Modi briefed about threat from Pak. Taliban faction

November 06, 2014 12:35 am | Updated November 16, 2021 05:50 pm IST - New Delhi:

Prime Minister Narendra Modi has been briefed about the threat from Tehreek-e-Taliban Pakistan (Jamaat ul-Ahrar), which carried out an attack on the Pakistani side of the Wagah border a few days ago, to target India, sources said. Security agencies are taking the threat “very seriously,” they added.

Three off-shoots of the Tehreek-e-Taliban Pakistan — the Jundullah, the Tehreek-e-Taliban Pakistan (Jamaat ul-Ahrar) and Mehra Masud — claimed responsibility for the attack but the focus has been on the Jamaat ul-Ahrar faction, especially after tweets by the spokesperson of the group, Ehsanullah Ehsan (assumed name), said he would upload a video of the attacker “soon.”

In a telephone interview with Reuters , Ehsan denied speculation that the bomber in the Wagah attack had planned to hit targets on the Indian side.

“We have stated that our target was the [Pakistani] security forces and their installations in which we succeeded,” he told an Islamabad-based reporter.
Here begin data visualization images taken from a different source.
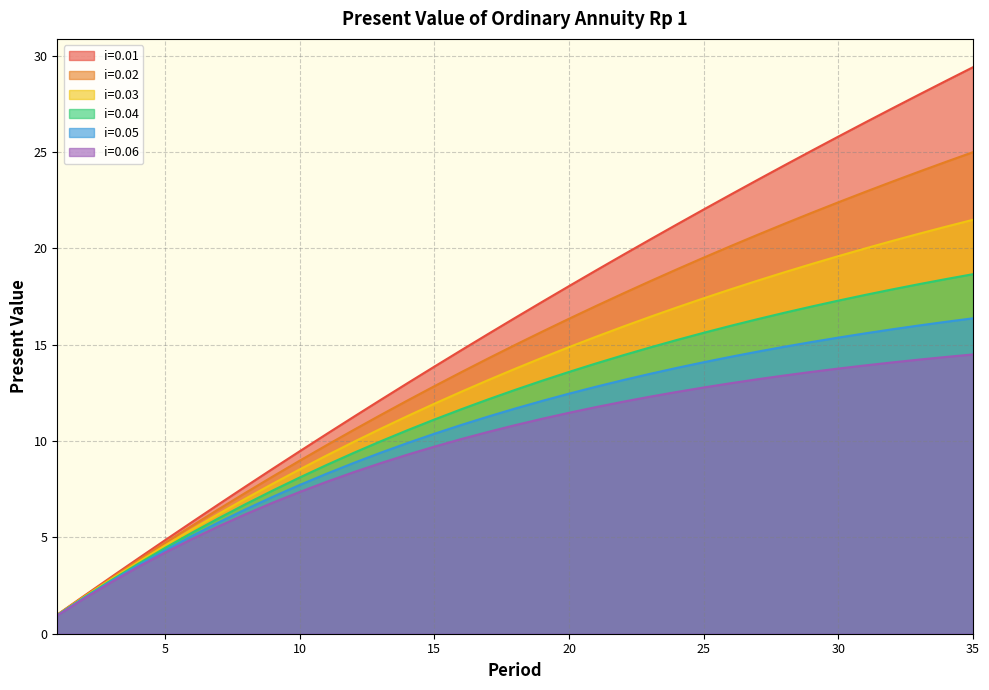

Rank the categories by i=0.04 value from highest to lowest.

35, 34, 33, 32, 31, 30, 29, 28, 27, 26, 25, 24, 23, 22, 21, 20, 19, 18, 17, 16, 15, 14, 13, 12, 11, 10, 9, 8, 7, 6, 5, 4, 3, 2, 1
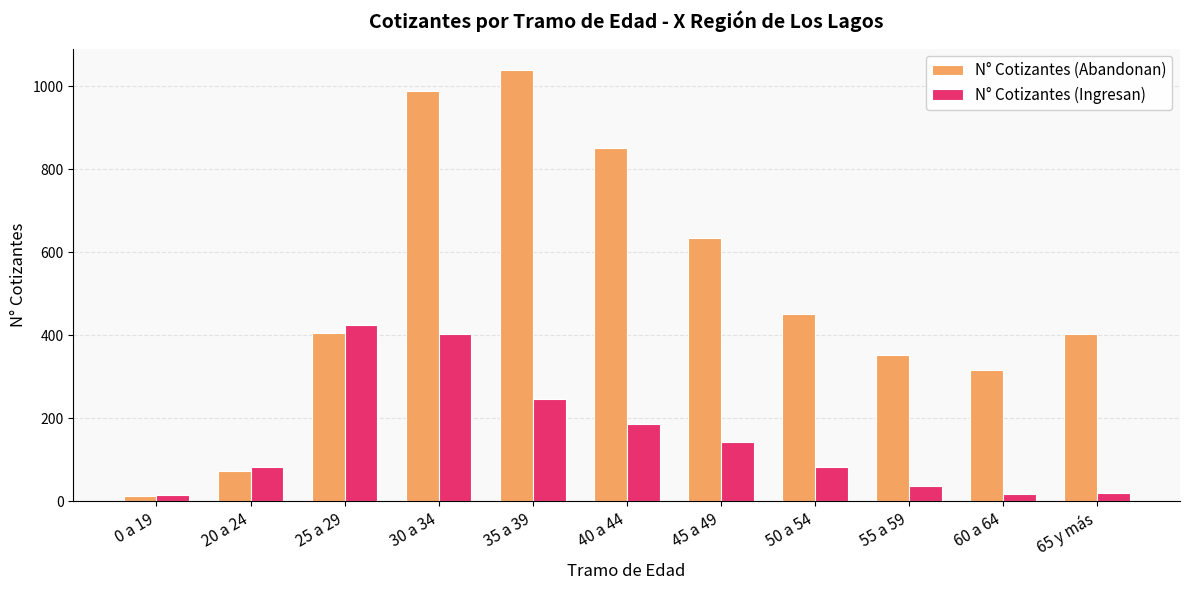

What is the total value across all series at 50 a 54?

532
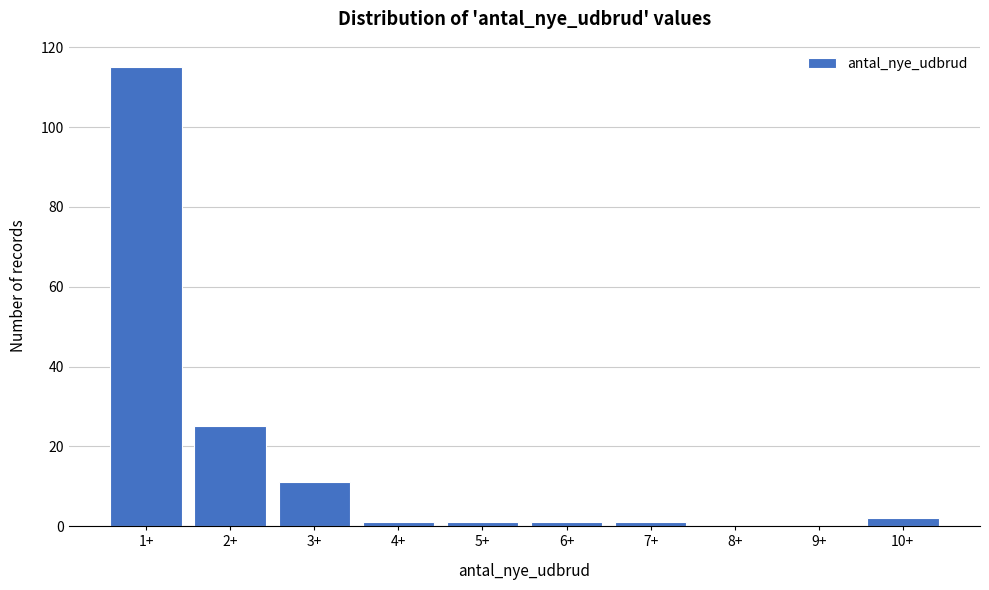

Reading left to right, what are all the values shown in this chart?

1+=115	2+=25	3+=11	4+=1	5+=1	6+=1	7+=1	8+=0	9+=0	10+=2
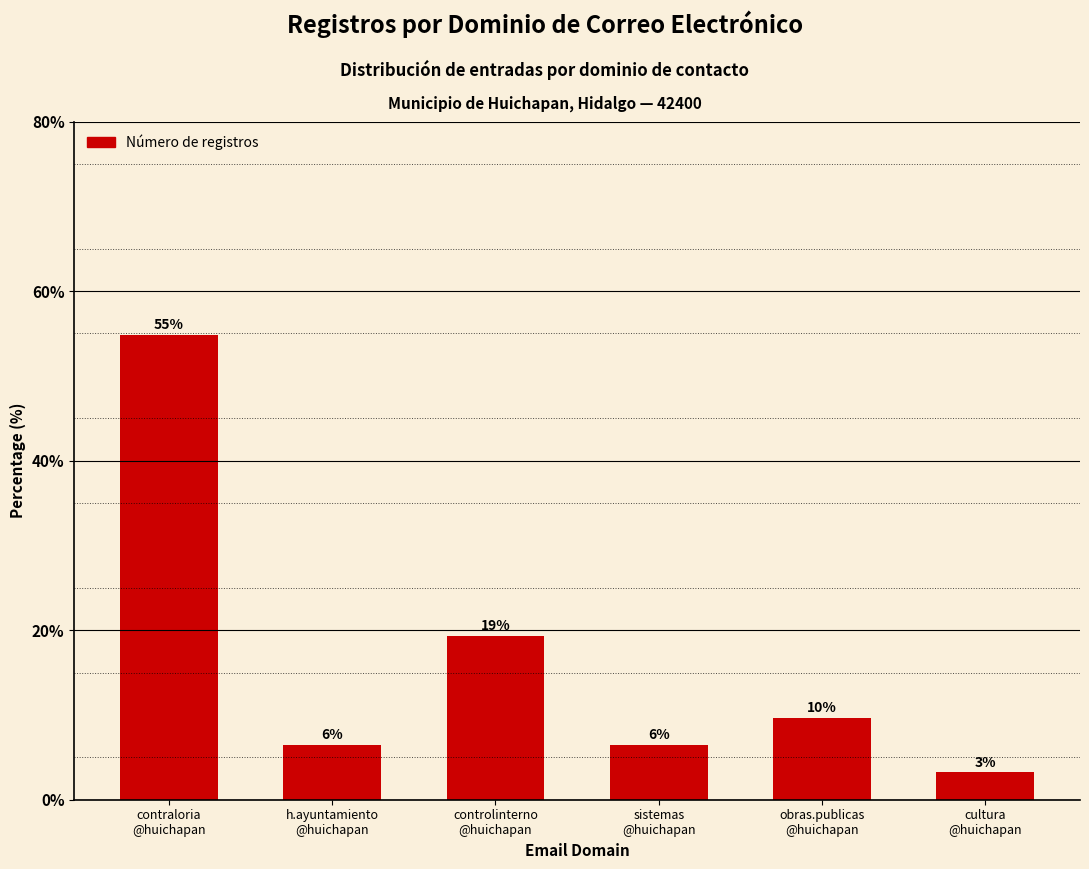

How many bars are there in total?

6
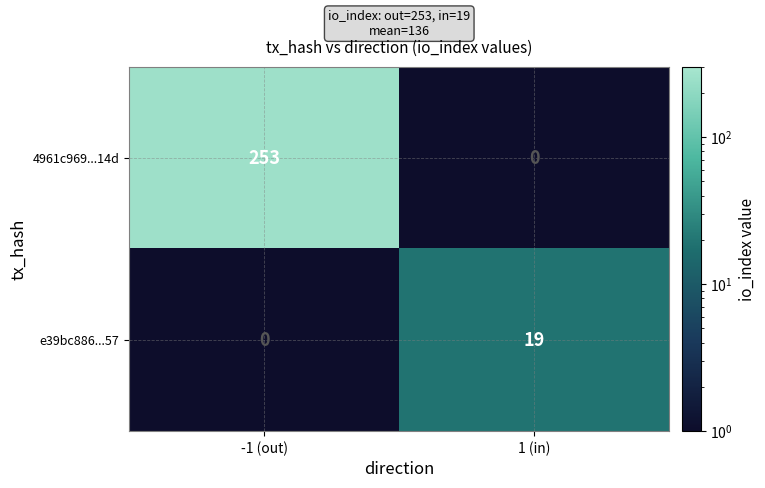

What is the spread (max minus min) of values at 1 (in)?

19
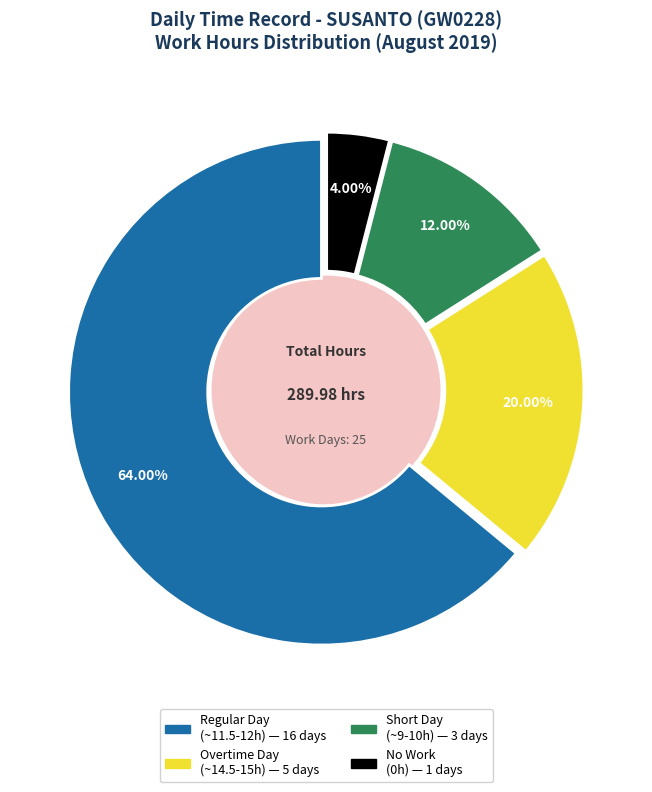

Does any single category account for the majority?

Yes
Both Indian and Pakistani intelligence sources have discounted the theory that the deadly attack was aimed at India but officials told The Hindu that they were increasingly worried that it pointed to a new link with the international terror group al-Qaeda. Pakistani intelligence officials say they are surprised by the choice of the target at the extreme east of Punjab, even as security forces battle the Tehreek-e-Taliban Pakistan and splinter groups in Waziristan.

The attack comes six weeks after a video released by al-Qaeda chief Ayman Al Zawahri announced the start of a “South Asia wing.”

The Tehreek-e-Taliban Pakistan (Jamaat ul-Ahrar) was formed with tribal leaders of the Mohmand, Bajaur and Orakzai agencies, who split with the original group headed by Fazlullah after the Mehsud family leadership was killed in U.S drone strikes.

Ehsan was sacked by the Tehreek-e-Taliban Pakistan last year for “raising the danger of divisions between the Pakistani Taliban and the Afghan Taliban,” after he made comments against the Afghan Taliban led by Mullah Omar. Ehsan and other Tehreek-e-Taliban Pakistan (Jamaat ul-Ahrar) leaders like Tariq Ali, a former Pakistan Army doctor-turned-terrorist, has favoured a more international stage, in line with al-Qaeda’s strategy.

“We are now more than convinced that such groups aren’t just ideologically aligned but operationally aligned to al-Qaeda,” said an Indian official who follows the groups closely.